A Ploney mind is a joy forever. I started fiddliing with it 2002-2003 :smiling_face:.

I sometimes joke with Maurits in conversations that with the 17+ years of working together on projects at Zest, I very often still remember why or where he solved something, and he then remembers the what and how.

5 Likes

collective.base64imagepatch
The current package collective.base64imagepatch is an add on for the CMS Plone. It injects eventhandlers for Contenttype creation and modification to assure that no inline base64 encoded image is stored in an RichTextField.

Said that, it is quite strange you get the image using the blobid, check in the browser if there are any real http call. Being the hash always the same, maybe you've already uploaded the image and some mechanism is using that uploaded image via its hash instead of the one you see in the browser content.

You can disable the HTML transform filter :wink: but you’re right, thats not what you really want.

1 Like

What means inefficient? When you try to read the image in the source yourself instead of watching, I agree :wink:

As long as the editor can manage to fold such stuff it is not that much more inefficient than to compare binary with base64 encoded.

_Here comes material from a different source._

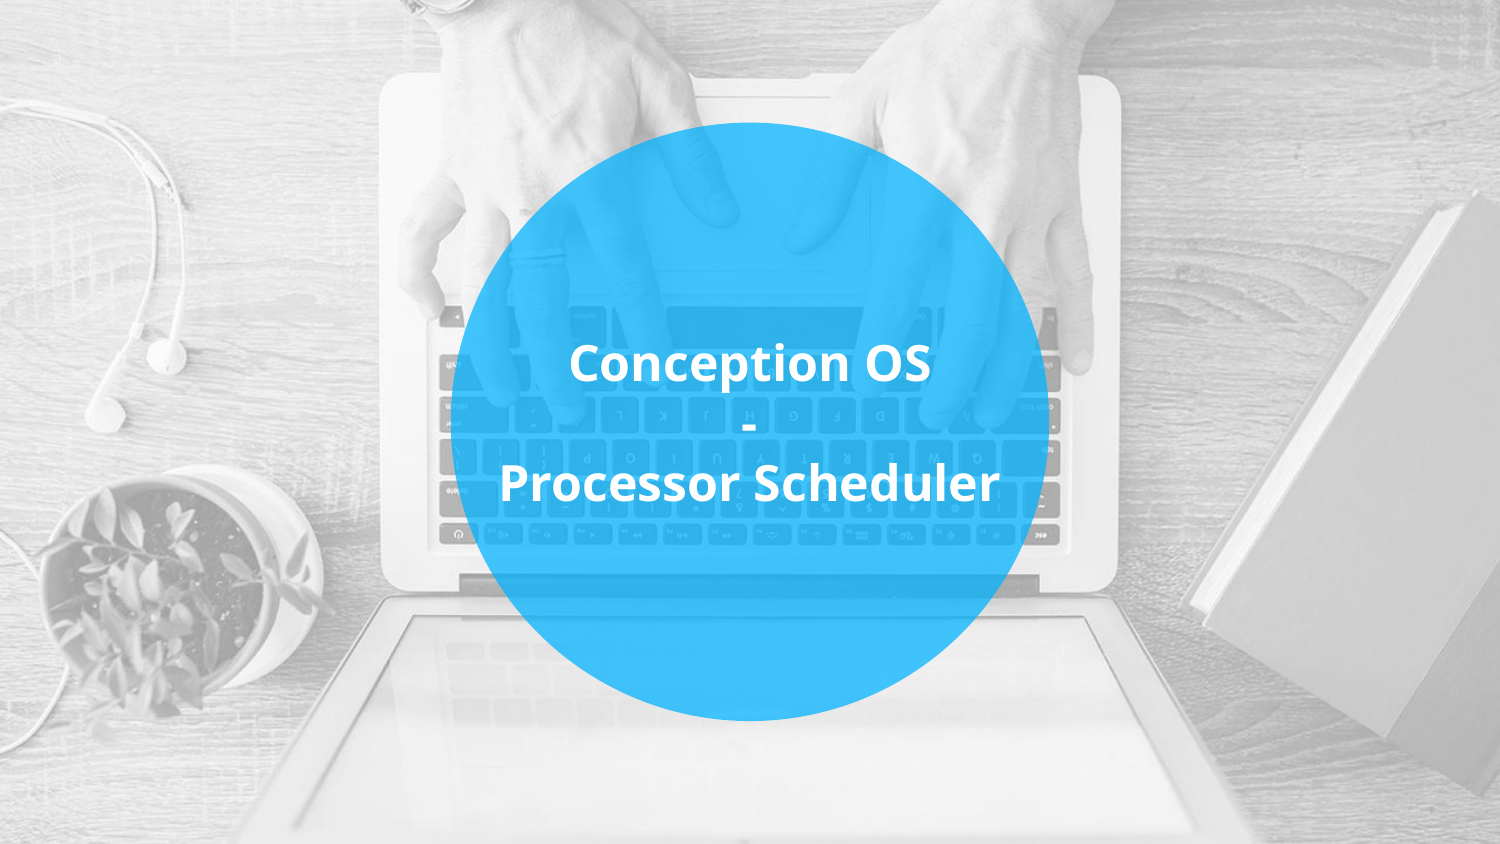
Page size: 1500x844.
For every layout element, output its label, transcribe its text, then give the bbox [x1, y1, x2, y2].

title Conception OS - Processor Scheduler [450, 122, 1050, 722]
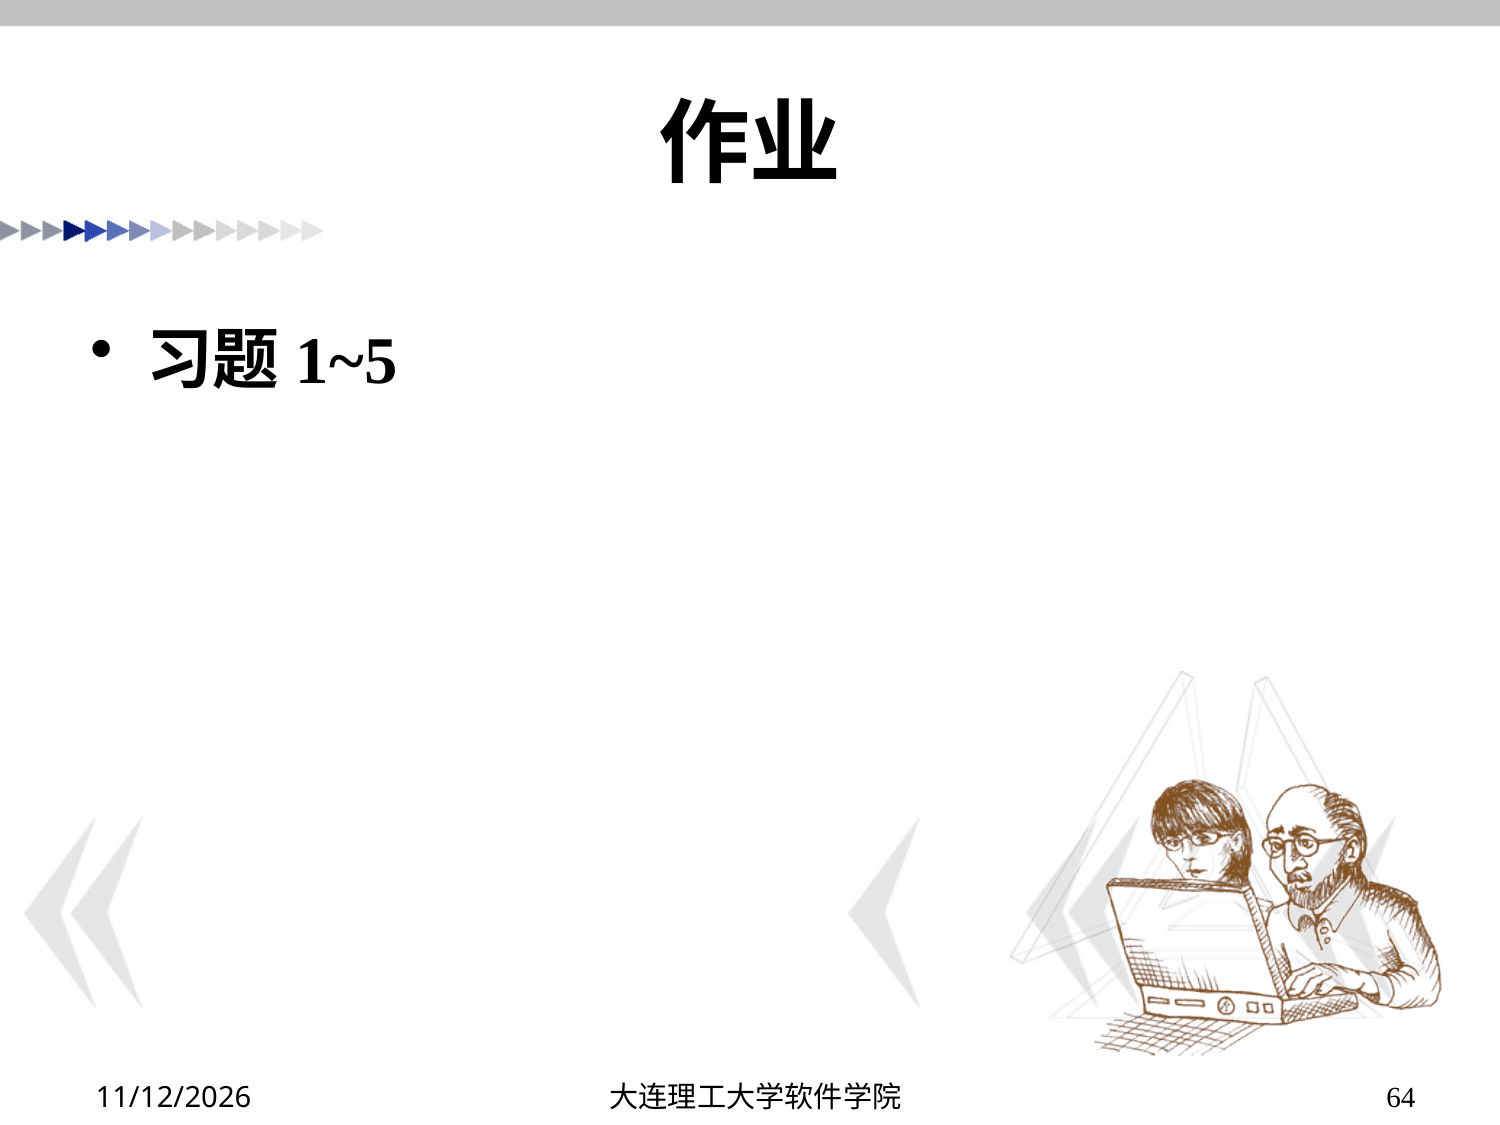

Except you save the request!

Another aspect is that the Plone filtering has two levels:

  • Remove nasty content from the saved source during save. You save and it is gone.
  • Filter out the tags when rendering for display. Still there in the editor.

And another final thing is transform:

  • Transform a recognized pattern during rendering (like replacing resolveuuid links with an absolute url, but keep it in the source
  • Transform before save and save the transformed result.

If the images are still preserved, you may tweak the filtering options for display.
If you create a portal transform pipe that extracts the image on save, writes it into the database and replaces the instance in the source with the image link.

What seems absolutely reasonable drops questions when you are in classic and may cannot use the page as container for the converted image by default.

Another concern ist that if you can place dataurls (usually base64 encoded) in the saved content and process them, you may be subject to serious crime.

I personally enjoyed when Zotero.org started to write singlepage html files with all resources base64 encoded inside one file. This reduces the burden to conserve content for archive purposes. But I never thought of the way back.

In frame oriented layout software you can save images inside the document and externally linked. Most allow conversion from one approach to the other. With Word and other office programs this is pain. With PDF you need special skills and tools.

With this example you can see again, how improper Long Term Content Lifecycle Management breaks the internet and damages our digital heritage.

Thanks for bringing this up.

Ah: And do not forget the conversion and handling of image metadata in this process!

With GitHub - collective/collective.base64imagepatch: Assuree that no inline base64 encoded image is stored in an RichtTextField I am wondering if the image is transferred into a blob or just patched away. The docs are not explicit with this. I did not jump into the code.

@acsr I read your hidden/deleted replies. Why hide them? They were informative

I can see the base64 data in the source as the TinyMCE code processes the (very long) html and only eventually does TinyMCE become ready to accept user input and changes what I see to the “blob”. The raw text value also still contains the base64 data.

I wrote my answers on the phone without actually reading the other stuff. I now undeleted them. But please keep that in mind :wink:

1 Like

@fredvd this was exactly what I needed. At first I tried just using it as is, and there were just a couple of small issues to tweak, given it had been 4 years since the last update.

  • Python 3 bytes vs Python 2 strings, utf-8
  • handling the raw attribute missing on RichTextField

but then I realized it did not work exactly the way I need to, since in my case I want the extracted images to be created inside each (containerish) item, so I ended up taking almost all the code but simplifying it (in my case, I don't need to try to add the image in the container of the item nor in the parent of the container of the item).

Then I found an issue with one particular HTML value that was 68,353,055 bytes long. For some reason, BeautifulSoup was not extracting the img tags correctly from it, so I replaced the tag extraction code with a regular expression findall().

Not sure how useful it would be to contribute these changes back (other than Python 3 bytes utf-8 tweaks) since the rest is specific to my use case.